Show every line in the items below that contains the string "Türkiye", copying each such line in full. Letter case counts when matching.
===== Recorded data =====
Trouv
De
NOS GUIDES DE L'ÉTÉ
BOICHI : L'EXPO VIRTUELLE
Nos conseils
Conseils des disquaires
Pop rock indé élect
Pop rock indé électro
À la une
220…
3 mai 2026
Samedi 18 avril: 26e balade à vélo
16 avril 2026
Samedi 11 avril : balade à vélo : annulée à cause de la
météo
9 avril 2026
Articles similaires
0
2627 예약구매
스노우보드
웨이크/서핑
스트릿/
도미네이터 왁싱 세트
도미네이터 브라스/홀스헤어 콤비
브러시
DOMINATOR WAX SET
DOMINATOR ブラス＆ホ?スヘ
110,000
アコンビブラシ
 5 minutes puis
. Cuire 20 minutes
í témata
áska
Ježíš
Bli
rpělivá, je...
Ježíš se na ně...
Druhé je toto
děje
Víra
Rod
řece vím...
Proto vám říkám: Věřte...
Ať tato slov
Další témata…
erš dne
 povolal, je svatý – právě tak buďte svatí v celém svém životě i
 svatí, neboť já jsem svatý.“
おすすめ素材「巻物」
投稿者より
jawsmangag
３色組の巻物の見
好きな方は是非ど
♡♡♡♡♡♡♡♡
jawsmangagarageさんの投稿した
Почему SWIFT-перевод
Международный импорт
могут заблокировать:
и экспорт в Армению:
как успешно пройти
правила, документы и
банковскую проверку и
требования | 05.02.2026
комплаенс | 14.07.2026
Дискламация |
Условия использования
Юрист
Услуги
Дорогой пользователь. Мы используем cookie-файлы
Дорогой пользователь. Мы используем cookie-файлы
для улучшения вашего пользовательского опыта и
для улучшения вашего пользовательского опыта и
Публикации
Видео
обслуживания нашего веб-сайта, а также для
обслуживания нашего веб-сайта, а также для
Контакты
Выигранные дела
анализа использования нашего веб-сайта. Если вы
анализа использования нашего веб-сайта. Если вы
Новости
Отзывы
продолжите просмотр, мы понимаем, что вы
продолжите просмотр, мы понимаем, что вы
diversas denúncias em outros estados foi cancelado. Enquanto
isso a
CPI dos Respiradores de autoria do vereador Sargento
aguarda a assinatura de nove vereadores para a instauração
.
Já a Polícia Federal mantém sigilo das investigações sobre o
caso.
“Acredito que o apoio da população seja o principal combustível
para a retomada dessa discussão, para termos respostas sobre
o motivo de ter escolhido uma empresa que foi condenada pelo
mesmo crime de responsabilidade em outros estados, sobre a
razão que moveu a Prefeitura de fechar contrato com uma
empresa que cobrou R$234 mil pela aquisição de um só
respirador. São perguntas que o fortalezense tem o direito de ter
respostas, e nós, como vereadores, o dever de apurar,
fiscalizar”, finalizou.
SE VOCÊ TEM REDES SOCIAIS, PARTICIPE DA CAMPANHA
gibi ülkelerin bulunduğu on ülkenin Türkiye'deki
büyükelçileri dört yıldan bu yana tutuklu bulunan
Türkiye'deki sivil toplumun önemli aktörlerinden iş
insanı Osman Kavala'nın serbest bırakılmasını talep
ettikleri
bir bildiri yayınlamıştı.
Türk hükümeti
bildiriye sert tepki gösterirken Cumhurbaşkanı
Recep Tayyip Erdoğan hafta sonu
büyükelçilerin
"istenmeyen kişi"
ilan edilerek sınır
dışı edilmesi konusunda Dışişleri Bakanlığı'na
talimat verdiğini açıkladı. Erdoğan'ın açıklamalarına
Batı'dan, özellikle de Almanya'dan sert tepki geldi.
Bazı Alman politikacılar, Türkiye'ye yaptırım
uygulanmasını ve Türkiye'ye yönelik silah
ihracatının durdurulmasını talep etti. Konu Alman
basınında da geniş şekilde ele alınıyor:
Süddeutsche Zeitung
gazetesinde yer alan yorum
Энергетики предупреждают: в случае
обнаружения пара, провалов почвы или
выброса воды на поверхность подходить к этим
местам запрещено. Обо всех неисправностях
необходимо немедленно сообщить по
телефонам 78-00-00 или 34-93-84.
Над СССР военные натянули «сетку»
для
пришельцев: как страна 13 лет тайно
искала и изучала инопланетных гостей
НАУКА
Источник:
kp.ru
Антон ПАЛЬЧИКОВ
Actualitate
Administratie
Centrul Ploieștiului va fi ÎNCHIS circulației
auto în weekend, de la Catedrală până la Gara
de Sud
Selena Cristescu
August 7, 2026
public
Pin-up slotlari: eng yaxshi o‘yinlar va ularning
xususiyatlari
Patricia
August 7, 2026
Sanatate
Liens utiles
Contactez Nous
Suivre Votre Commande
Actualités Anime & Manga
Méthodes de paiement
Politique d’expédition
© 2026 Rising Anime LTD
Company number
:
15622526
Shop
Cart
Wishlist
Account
=====
===== Recorded data =====
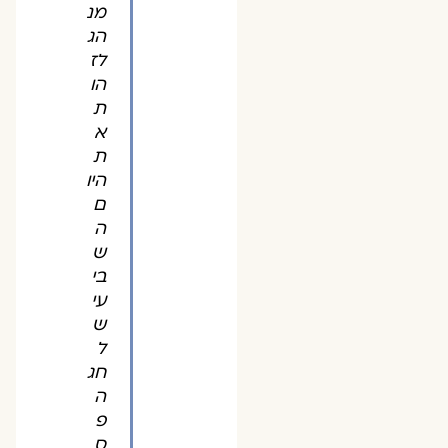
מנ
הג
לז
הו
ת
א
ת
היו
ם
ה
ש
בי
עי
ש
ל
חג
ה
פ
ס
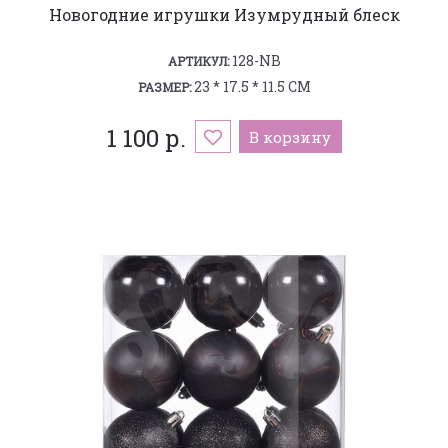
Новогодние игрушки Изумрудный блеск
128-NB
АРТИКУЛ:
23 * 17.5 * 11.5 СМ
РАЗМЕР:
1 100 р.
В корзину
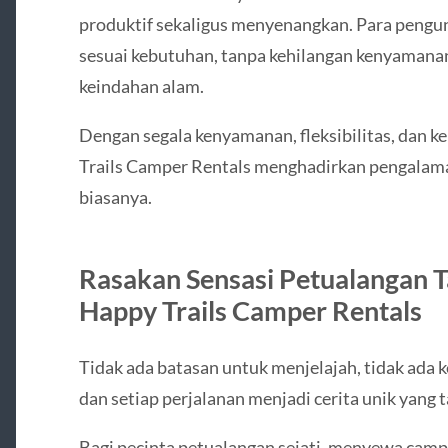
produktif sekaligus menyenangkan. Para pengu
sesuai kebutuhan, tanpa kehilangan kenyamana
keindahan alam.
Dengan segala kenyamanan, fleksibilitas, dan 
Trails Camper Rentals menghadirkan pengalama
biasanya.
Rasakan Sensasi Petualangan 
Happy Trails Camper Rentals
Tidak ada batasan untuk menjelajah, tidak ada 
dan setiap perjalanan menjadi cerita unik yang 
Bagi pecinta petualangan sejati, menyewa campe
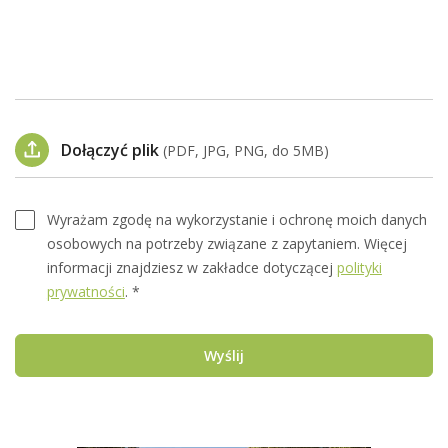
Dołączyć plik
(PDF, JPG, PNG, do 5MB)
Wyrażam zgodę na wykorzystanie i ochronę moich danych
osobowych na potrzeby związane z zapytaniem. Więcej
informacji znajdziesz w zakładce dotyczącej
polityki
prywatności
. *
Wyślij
=====
===== Recorded data =====
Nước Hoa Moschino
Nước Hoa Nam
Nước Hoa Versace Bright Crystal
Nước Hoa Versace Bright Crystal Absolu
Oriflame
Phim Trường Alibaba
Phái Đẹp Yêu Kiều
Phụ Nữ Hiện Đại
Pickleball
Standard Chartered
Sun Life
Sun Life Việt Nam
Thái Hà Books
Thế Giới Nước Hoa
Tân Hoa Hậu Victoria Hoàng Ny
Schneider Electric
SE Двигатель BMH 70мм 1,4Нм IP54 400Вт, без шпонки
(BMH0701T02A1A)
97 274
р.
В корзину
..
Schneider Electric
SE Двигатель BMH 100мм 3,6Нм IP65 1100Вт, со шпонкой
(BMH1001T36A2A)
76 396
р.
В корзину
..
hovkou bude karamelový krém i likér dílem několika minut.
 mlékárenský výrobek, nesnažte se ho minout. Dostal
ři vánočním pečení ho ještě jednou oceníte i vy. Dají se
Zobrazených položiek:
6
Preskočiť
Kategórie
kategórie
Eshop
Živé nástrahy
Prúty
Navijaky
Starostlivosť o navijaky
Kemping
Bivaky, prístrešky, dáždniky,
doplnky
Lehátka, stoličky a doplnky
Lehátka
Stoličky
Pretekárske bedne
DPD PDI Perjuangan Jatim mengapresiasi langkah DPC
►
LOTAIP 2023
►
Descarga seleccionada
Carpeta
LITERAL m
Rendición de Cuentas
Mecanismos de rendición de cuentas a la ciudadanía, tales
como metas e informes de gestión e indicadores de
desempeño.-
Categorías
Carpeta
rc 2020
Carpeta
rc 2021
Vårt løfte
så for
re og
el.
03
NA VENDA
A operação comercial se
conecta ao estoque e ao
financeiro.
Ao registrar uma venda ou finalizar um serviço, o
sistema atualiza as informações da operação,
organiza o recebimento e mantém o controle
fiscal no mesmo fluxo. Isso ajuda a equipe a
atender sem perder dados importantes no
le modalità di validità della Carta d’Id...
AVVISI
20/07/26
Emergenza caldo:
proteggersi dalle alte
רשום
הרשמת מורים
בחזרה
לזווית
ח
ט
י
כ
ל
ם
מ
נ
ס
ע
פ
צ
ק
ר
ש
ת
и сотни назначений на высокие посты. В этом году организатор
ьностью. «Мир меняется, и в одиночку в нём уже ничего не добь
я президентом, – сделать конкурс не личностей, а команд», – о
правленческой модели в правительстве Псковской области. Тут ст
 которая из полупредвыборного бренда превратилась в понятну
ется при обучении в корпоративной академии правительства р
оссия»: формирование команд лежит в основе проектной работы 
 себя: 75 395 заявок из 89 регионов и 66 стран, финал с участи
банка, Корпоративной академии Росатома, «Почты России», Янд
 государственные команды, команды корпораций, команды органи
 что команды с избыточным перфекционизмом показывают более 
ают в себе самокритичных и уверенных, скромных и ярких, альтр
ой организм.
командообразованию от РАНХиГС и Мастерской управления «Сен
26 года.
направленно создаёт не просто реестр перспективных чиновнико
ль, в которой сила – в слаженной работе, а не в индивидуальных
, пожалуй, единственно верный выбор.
=====
### Result below
gibi ülkelerin bulunduğu on ülkenin Türkiye'deki
Türkiye'deki sivil toplumun önemli aktörlerinden iş
Bazı Alman politikacılar, Türkiye'ye yaptırım
uygulanmasını ve Türkiye'ye yönelik silah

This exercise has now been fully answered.